How do you find equations for medians

I will assume you are dealing with a triangle where the coordinates of the vertices are known.

A median is a straight line from a vertex to the midpoint of the opposite side.

So pick a side, find the midpoint of that side.
Now you have a pair of points, the vertex and the opposite midpoint.

Proceed with finding the equation of a straight line if you are given 2 points.

BTW, did you know that you can quickly find the centroid, the intersection of the medians, by (sum of x coordinates/3,sum of y coordinates/3) ?

You could find that point in combination with the 3 vertices to find the 3 medians.

To find the equation for a median in a geometric figure, follow these steps:

1. Identify the geometric figure: Determine the type of figure for which you want to find the equation of the median. For example, if you have a triangle, you'll be finding the equation of a median in a triangle.

2. Find the coordinates of the vertices: Determine the coordinates of the vertices of the geometric figure. In the case of a triangle, you'll need the coordinates of all three vertices.

3. Determine the midpoint of the side: Calculate the midpoint of the side opposite the vertex where you want to find the median. To find the midpoint, average the x-coordinates and the y-coordinates of the two endpoints of that side.

4. Find the equation of the line: Use the slope-intercept form (y = mx + b) to find the equation of the median.
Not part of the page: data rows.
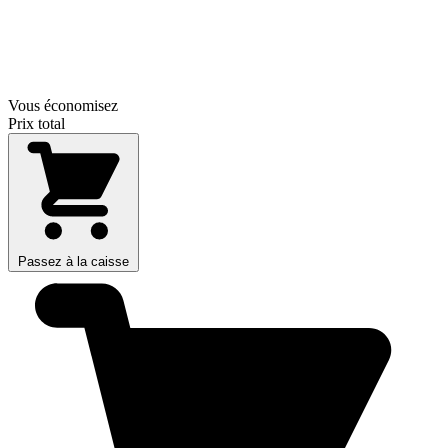
Vous économisez
Prix total
Passez à la caisse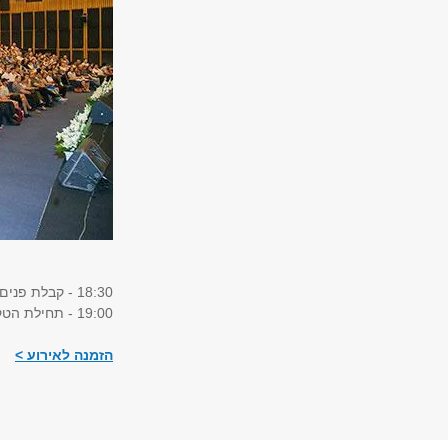
18:30 - קבלת פנים
19:00 - תחילת הטקס
הזמנה לאירוע >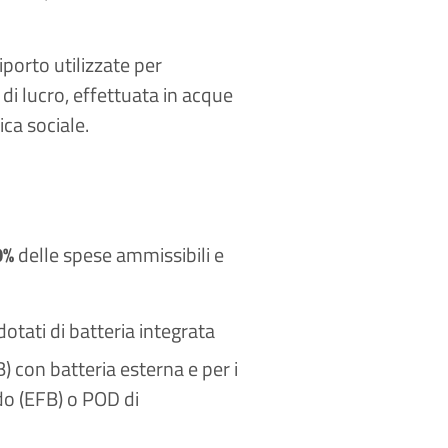
iporto utilizzate per
 di lucro, effettuata in acque
ica sociale.
0%
delle spese ammissibili e
dotati di batteria integrata
B) con batteria esterna e per i
do (EFB) o POD di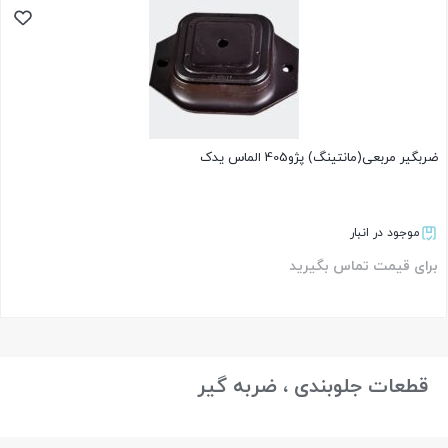
ضربگیر مربعی(مانتینگ) پژو405 الماس یدک
موجود در انبار
برای قیمت تماس بگیرید
بستن
قطعات جلوبندی ، ضربه گیر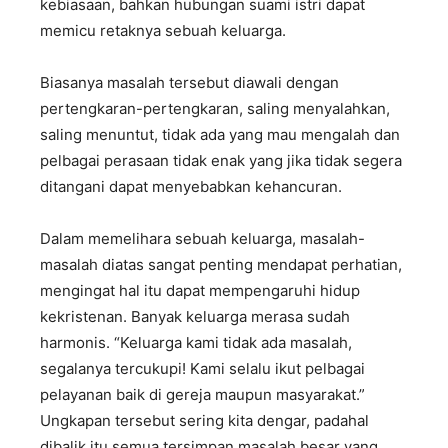
kebiasaan, bahkan hubungan suami istri dapat
memicu retaknya sebuah keluarga.
Biasanya masalah tersebut diawali dengan
pertengkaran-pertengkaran, saling menyalahkan,
saling menuntut, tidak ada yang mau mengalah dan
pelbagai perasaan tidak enak yang jika tidak segera
ditangani dapat menyebabkan kehancuran.
Dalam memelihara sebuah keluarga, masalah-
masalah diatas sangat penting mendapat perhatian,
mengingat hal itu dapat mempengaruhi hidup
kekristenan. Banyak keluarga merasa sudah
harmonis. “Keluarga kami tidak ada masalah,
segalanya tercukupi! Kami selalu ikut pelbagai
pelayanan baik di gereja maupun masyarakat.”
Ungkapan tersebut sering kita dengar, padahal
dibalik itu semua tersimpan masalah besar yang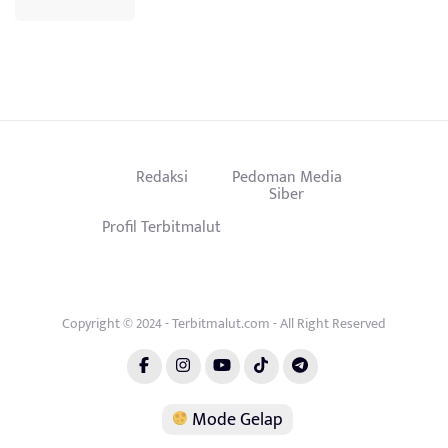
Redaksi
Pedoman Media
Siber
Profil Terbitmalut
Copyright © 2024 - Terbitmalut.com - All Right Reserved
Mode Gelap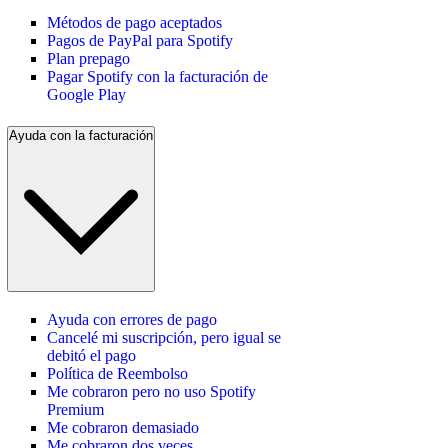
Métodos de pago aceptados
Pagos de PayPal para Spotify
Plan prepago
Pagar Spotify con la facturación de
Google Play
Ayuda con la facturación
Ayuda con errores de pago
Cancelé mi suscripción, pero igual se
debitó el pago
Política de Reembolso
Me cobraron pero no uso Spotify
Premium
Me cobraron demasiado
Me cobraron dos veces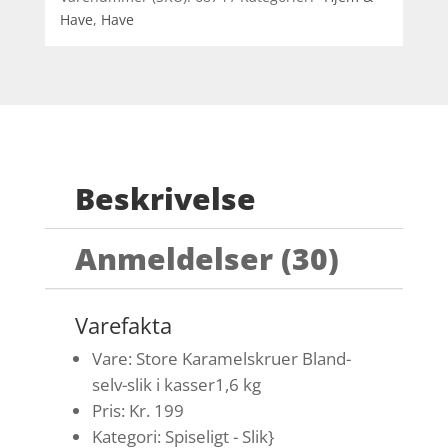
Have
,
Have
Beskrivelse
Anmeldelser (30)
Varefakta
Vare: Store Karamelskruer Bland-
selv-slik i kasser1,6 kg
Pris: Kr. 199
Kategori: Spiseligt - Slik}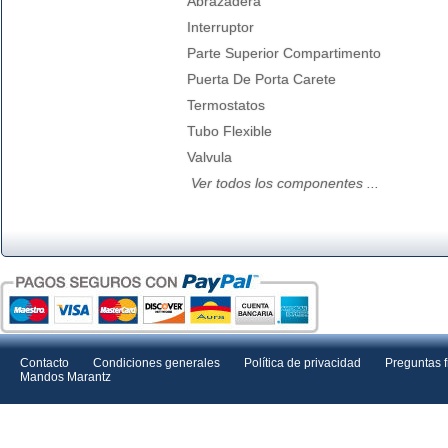
Abrazadera
Interruptor
Parte Superior Compartimento
Puerta De Porta Carete
Termostatos
Tubo Flexible
Valvula
Ver todos los componentes ...
Contacto
Condiciones generales
Política de privacidad
Preguntas 
Mandos Marantz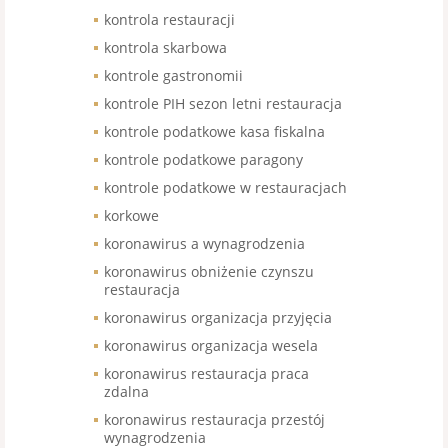
kontrola restauracji
kontrola skarbowa
kontrole gastronomii
kontrole PIH sezon letni restauracja
kontrole podatkowe kasa fiskalna
kontrole podatkowe paragony
kontrole podatkowe w restauracjach
korkowe
koronawirus a wynagrodzenia
koronawirus obniżenie czynszu
restauracja
koronawirus organizacja przyjęcia
koronawirus organizacja wesela
koronawirus restauracja praca
zdalna
koronawirus restauracja przestój
wynagrodzenia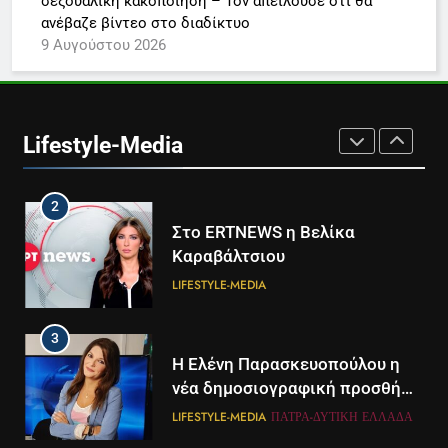
σεξουαλική κακοποίηση – Τον απειλούσε ότι θα
συνδρομητική πρόταση
LIFESTYLE-MEDIA
ανέβαζε βίντεο στο διαδίκτυο
9 Αυγούστου 2026
1
Ο Τάσος Αρνιακός στο Action
24
Lifestyle-Media
LIFESTYLE-MEDIA
2
Στο ERTNEWS η Βελίκα
Καραβάλτσιου
LIFESTYLE-MEDIA
3
Η Ελένη Παρασκευοπούλου η
νέα δημοσιογραφική προσθήκη
του ΣΚΑΪ στην Πάτρα
LIFESTYLE-MEDIA
ΠΆΤΡΑ-ΔΥΤΙΚΉ ΕΛΛΆΔΑ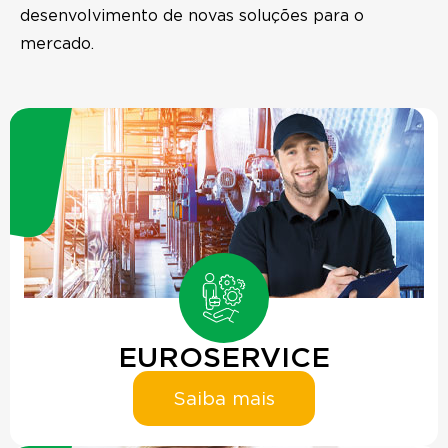
desenvolvimento de novas soluções para o
mercado.
EUROSERVICE
Saiba mais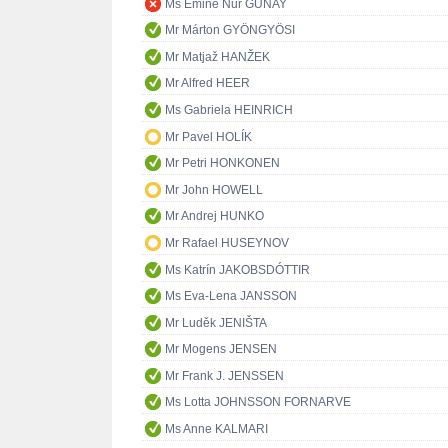
Ms Emine Nur GÜNAY
Mr Márton GYÖNGYÖSI
Mr Matjaž HANŽEK
Mr Alfred HEER
Ms Gabriela HEINRICH
Mr Pavel HOLÍK
Mr Petri HONKONEN
Mr John HOWELL
Mr Andrej HUNKO
Mr Rafael HUSEYNOV
Ms Katrín JAKOBSDÓTTIR
Ms Eva-Lena JANSSON
Mr Luděk JENIŠTA
Mr Mogens JENSEN
Mr Frank J. JENSSEN
Ms Lotta JOHNSSON FORNARVE
Ms Anne KALMARI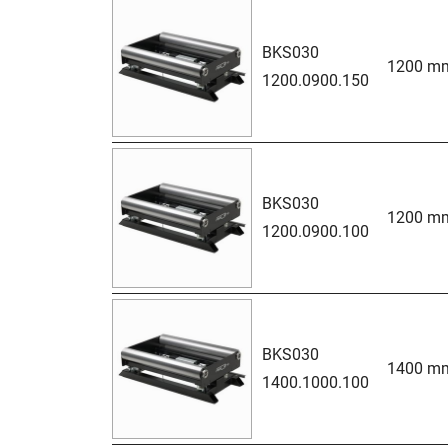
BKS030
1200 m
1200.0900.150
BKS030
1200 m
1200.0900.100
BKS030
1400 m
1400.1000.100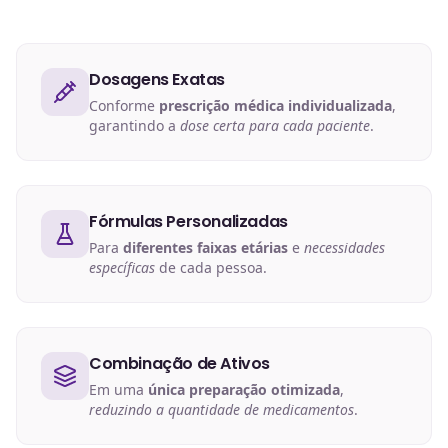
Dosagens Exatas
Conforme
prescrição médica individualizada
,
garantindo a
dose certa para cada paciente
.
Fórmulas Personalizadas
Para
diferentes faixas etárias
e
necessidades
específicas
de cada pessoa.
Combinação de Ativos
Em uma
única preparação otimizada
,
reduzindo a quantidade de medicamentos
.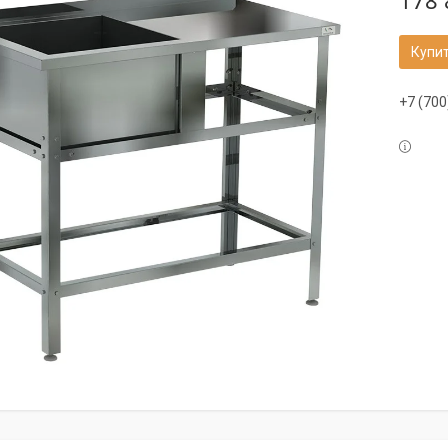
178 
Купи
+7 (700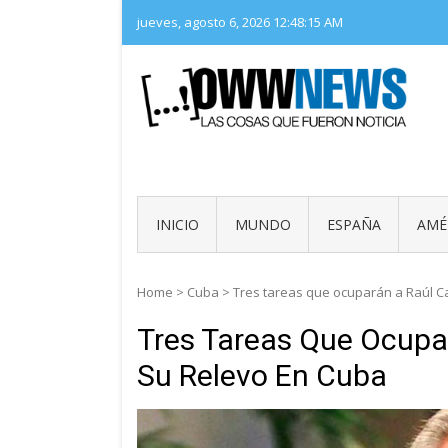
Skip
jueves, agosto 6, 2026
12:48:16 AM
to
content
LAS 
OWW
INICIO
MUNDO
ESPAÑA
AMÉ
Home
>
Cuba
>
Tres tareas que ocuparán a Raúl C
Tres Tareas Que Ocupa
Su Relevo En Cuba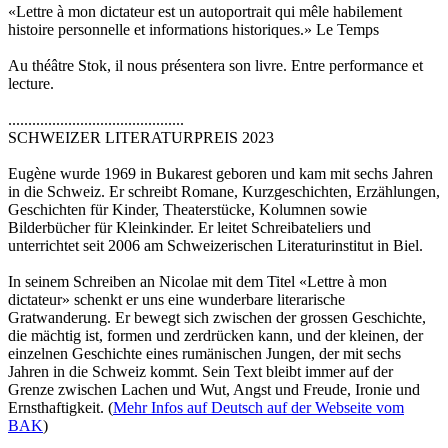
«Lettre à mon dictateur est un autoportrait qui mêle habilement
histoire personnelle et informations historiques.» Le Temps
Au théâtre Stok, il nous présentera son livre. Entre performance et
lecture.
............................................
SCHWEIZER LITERATURPREIS 2023
Eugène wurde 1969 in Bukarest geboren und kam mit sechs Jahren
in die Schweiz. Er schreibt Romane, Kurzgeschichten, Erzählungen,
Geschichten für Kinder, Theaterstücke, Kolumnen sowie
Bilderbücher für Kleinkinder. Er leitet Schreibateliers und
unterrichtet seit 2006 am Schweizerischen Literaturinstitut in Biel.
In seinem Schreiben an Nicolae mit dem Titel «Lettre à mon
dictateur» schenkt er uns eine wunderbare literarische
Gratwanderung. Er bewegt sich zwischen der grossen Geschichte,
die mächtig ist, formen und zerdrücken kann, und der kleinen, der
einzelnen Geschichte eines rumänischen Jungen, der mit sechs
Jahren in die Schweiz kommt. Sein Text bleibt immer auf der
Grenze zwischen Lachen und Wut, Angst und Freude, Ironie und
Ernsthaftigkeit. (
Mehr Infos auf Deutsch auf der Webseite vom
BAK
)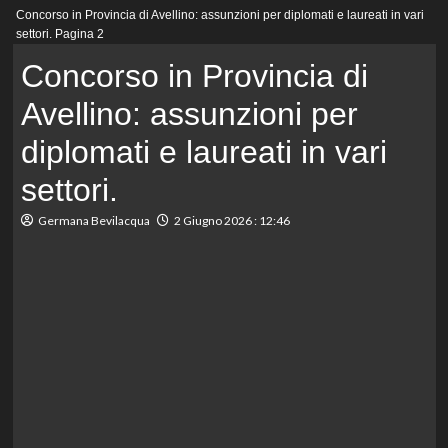
Menu
Concorso in Provincia di Avellino: assunzioni per diplomati e laureati in vari
principale
settori.
Pagina 2
Concorso in Provincia di
Avellino: assunzioni per
diplomati e laureati in vari
settori.
Germana Bevilacqua
2 Giugno 2026 : 12:46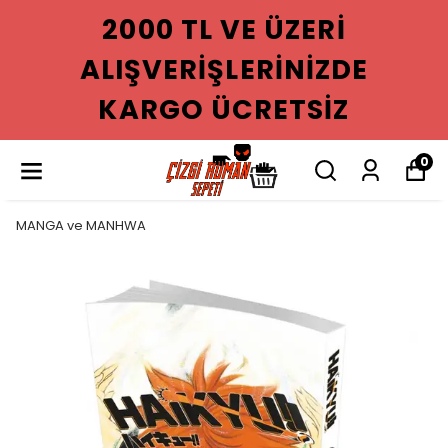
ZERI
2000 TL VE Ü
NIZDE
ALIŞVERIŞLERI
SIZ
KARGO ÜCRET
0
MANGA ve MANHWA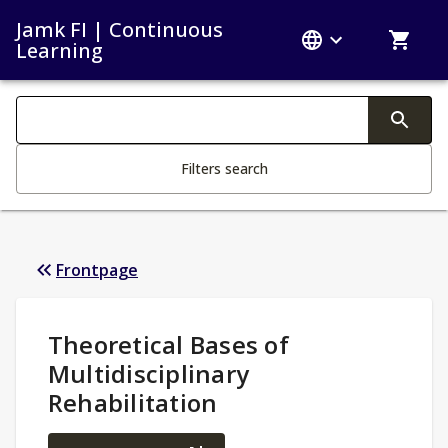
Jamk FI | Continuous
Learning
Search filters
Changing the text triggers search
Filters search
Frontpage
Study Details
:
Theoretical Bases of
Multidisciplinary
Rehabilitation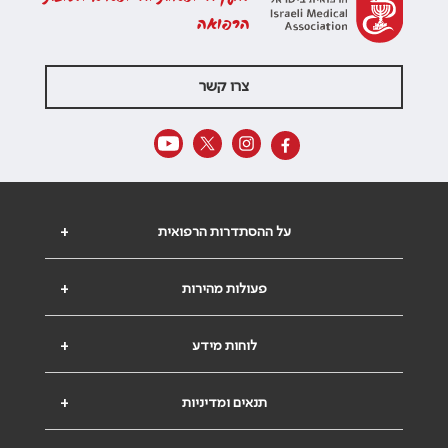
הרפואה
צרו קשר
על ההסתדרות הרפואית
+
פעולות מהירות
+
לוחות מידע
+
תנאים ומדיניות
+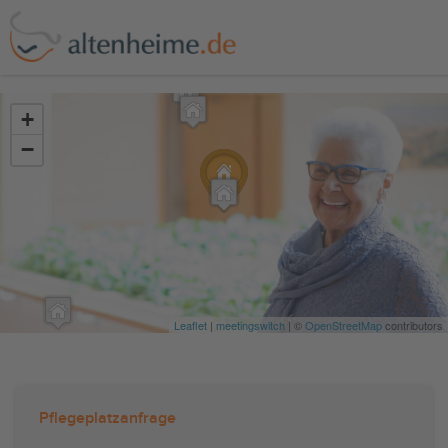
?>
+
−
Leaflet
|
meetingswitch
| ©
OpenStreetMap
contributors
Pflegeplatzanfrage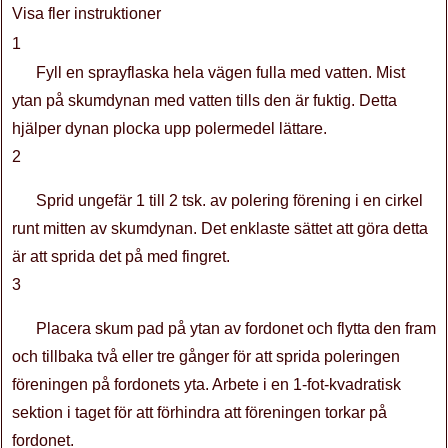
Visa fler instruktioner
1
Fyll en sprayflaska hela vägen fulla med vatten. Mist
ytan på skumdynan med vatten tills den är fuktig. Detta
hjälper dynan plocka upp polermedel lättare.
2
Sprid ungefär 1 till 2 tsk. av polering förening i en cirkel
runt mitten av skumdynan. Det enklaste sättet att göra detta
är att sprida det på med fingret.
3
Placera skum pad på ytan av fordonet och flytta den fram
och tillbaka två eller tre gånger för att sprida poleringen
föreningen på fordonets yta. Arbete i en 1-fot-kvadratisk
sektion i taget för att förhindra att föreningen torkar på
fordonet.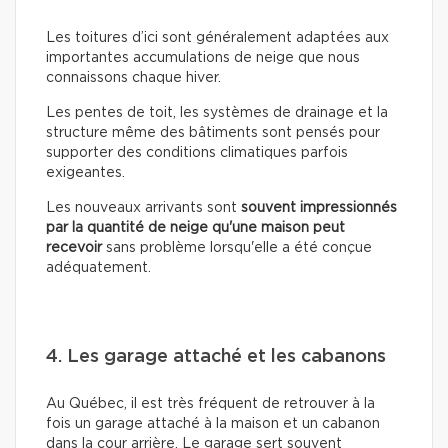
Les toitures d’ici sont généralement adaptées aux
importantes accumulations de neige que nous
connaissons chaque hiver.
Les pentes de toit, les systèmes de drainage et la
structure même des bâtiments sont pensés pour
supporter des conditions climatiques parfois
exigeantes.
Les nouveaux arrivants sont
souvent impressionnés
par la quantité de neige qu'une maison peut
recevoir
sans problème lorsqu'elle a été conçue
adéquatement.
4. Les garage attaché et les cabanons
Au Québec, il est très fréquent de retrouver à la
fois un garage attaché à la maison et un cabanon
dans la cour arrière. Le garage sert souvent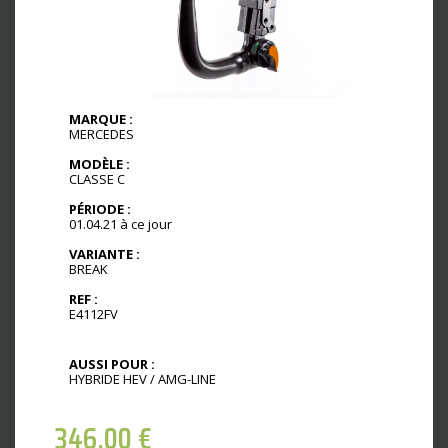
MARQUE :
MERCEDES
MODÈLE :
CLASSE C
PÉRIODE :
01.04.21 à ce jour
VARIANTE :
BREAK
REF :
E4112FV
AUSSI POUR :
HYBRIDE HEV / AMG-LINE
346,00
€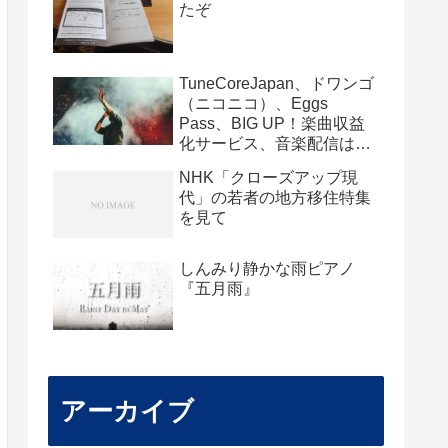
たぞ
TuneCoreJapan、ドワンゴ
（ニコニコ）、Eggs
Pass、BIG UP！楽曲収益
化サービス、音楽配信はど
こがいいのか？
NHK「クローズアップ現
代」の若者の地方移住特集
を見て
しんみり静かな雨ピアノ
『五月雨』
アーカイブ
The slope (m) can be calculated using the formula:
m = (y₂ - y₁) / (x₂ - x₁)
Then, substitute the slope and the coordinates of the midpoint into the equation and solve for b (the y-intercept).

5. Write the equation: Once you have the values of m and b, you can write the equation in slope-intercept form (y = mx + b).

Repeat these steps for each median you want to find. Medians in other geometric figures, such as quadrilaterals or other polygons, will follow similar principles, but the number of vertices and sides may differ.

Remember that the equation of a median represents a line passing through the vertex to the midpoint of the opposite side in a geometric figure.